Restaureren van monumenten in Leiden

Nieuwstraat 49: ‘Mans hand boven’

Op de pagina over Nieuwstraat 49 en 51 wordt verteld over de geschiedenis van de twee panden.
Hieronder wordt aandacht besteed aan een geheimzinnig verhaal over Nieuwstraat 49 dat zich rond 1650 zou hebben afgespeeld.

 

De gevelstenen boven de onderpui van Nieuwstraat 49

 

In de gevel van Nieuwstraat 49 zijn twee gevelstenen te zien met de tekst ‘ANNO 1650’. Ze zitten net boven de onderpui. Op dezelfde hoogte bevindt zich een steen die een vrouwenbuste voorstelt met het onderschrift “T WYFSHOOFT”.

 

De gevelstenen in het midden van de gevel van Nieuwstraat 49

 

Iets boven het midden van de gevel is een guirlande aangebracht met daarin een gevleugeld engelenkopje.

 

De gevelsteen bovenaan de gevel van Nieuwstraat 49

 

Helemaal bovenin is een vergulde afbeelding van een rechterhand te zien.
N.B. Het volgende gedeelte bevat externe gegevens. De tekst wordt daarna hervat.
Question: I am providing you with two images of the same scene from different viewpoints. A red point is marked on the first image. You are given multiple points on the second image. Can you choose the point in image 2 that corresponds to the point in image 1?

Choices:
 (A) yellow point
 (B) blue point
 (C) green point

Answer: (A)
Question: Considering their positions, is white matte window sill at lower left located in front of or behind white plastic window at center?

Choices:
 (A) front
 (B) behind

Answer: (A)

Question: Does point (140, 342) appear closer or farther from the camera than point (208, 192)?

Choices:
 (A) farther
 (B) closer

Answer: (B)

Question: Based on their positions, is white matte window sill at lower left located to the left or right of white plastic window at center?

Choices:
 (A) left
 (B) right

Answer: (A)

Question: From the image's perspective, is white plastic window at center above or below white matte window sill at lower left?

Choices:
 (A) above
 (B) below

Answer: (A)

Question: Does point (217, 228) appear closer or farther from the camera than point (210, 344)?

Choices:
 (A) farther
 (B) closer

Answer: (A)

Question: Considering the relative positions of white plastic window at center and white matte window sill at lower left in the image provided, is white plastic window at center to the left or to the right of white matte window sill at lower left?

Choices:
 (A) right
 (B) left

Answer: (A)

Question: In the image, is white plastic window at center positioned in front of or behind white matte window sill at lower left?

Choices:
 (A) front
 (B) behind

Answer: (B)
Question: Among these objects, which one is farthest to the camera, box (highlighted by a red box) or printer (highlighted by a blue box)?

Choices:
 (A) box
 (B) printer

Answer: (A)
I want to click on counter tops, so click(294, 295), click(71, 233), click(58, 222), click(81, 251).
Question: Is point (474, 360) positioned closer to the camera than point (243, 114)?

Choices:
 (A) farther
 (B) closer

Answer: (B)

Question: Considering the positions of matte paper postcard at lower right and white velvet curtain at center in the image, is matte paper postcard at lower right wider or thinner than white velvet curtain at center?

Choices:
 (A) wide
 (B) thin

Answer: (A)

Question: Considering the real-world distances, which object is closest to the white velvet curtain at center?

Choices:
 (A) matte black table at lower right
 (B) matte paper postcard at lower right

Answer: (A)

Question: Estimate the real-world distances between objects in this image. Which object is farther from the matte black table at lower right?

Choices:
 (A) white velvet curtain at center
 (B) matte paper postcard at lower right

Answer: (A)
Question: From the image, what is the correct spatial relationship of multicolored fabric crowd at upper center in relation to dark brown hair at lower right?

Over de achtergrond van de gevelstenen, en vooral die van de vrouw en de hand, hebben in de loop van de jaren veel verhalen de ronde gedaan. Hoe het precies zit, zal waarschijnlijk nooit duidelijk worden.


Le Francq van Berkhey (1804)

 

Fragment van het rijm van Le Francq van BerkheyDe natuuronderzoeker, schrijver en dichter Johannes le Francq van Berkhey (1729-1812) publiceerde in 1804 een bundel ‘Ernstige en boertige vertellingen mijner jeugd’. Daarin stond onder andere een lang rijm met de titel Mans hand boven (hier te downloaden).
Volgens Le Francq duiden de gevelstenen op rivaliteit binnen het echtpaar dat het huis heeft laten bouwen. Hij suggereerde dat de vrouw een bazig karakter had. De man zou een buurpand erbij hebben willen kopen om het nieuw te bouwen huis breder te kunnen laten zijn. De vrouw zou dat hebben tegengehouden omdat het oorspronkelijke huis uit haar familie afkomstig was. Om te laten zien dat zij de baas was zou zij de steen met de vrouwenbuste hebben laten aanbrengen. De man kon dat niet op zich laten zitten en liet helemaal bovenin de gevel de afbeelding van een hand aanbrengen met (althans volgens Le Francq) het onderschrift Mans hand boven. Of dat onderschrift er ooit geweest is, is overigens de vraag.
Le Francq schrijft dat de actie van de man wel tot onderlinge discussie leidde, maar dat de vrouw zich er uiteindelijk bij moest neerleggen:
’t Gevolg was dat de man zints meerder rust genoot,
Zij leefden vergenoegt en vreedzaam tot hun dood,
Elk hunner in ’t gezag der huiselijke zaaken,
Zij in der vrouwen zorg, hij om als man te waaken,
En alle kijverij bleef stil en afgedaan,
Mits dat het vrouwen hoofd en manshand bleeven staan,
(….)
Geen snapper heeft het wijf ooit van haar eer beroofd
Waarom? DE MAN HIELD HAAR DE HAND STEEDS BOVEN ‘T HOOFD.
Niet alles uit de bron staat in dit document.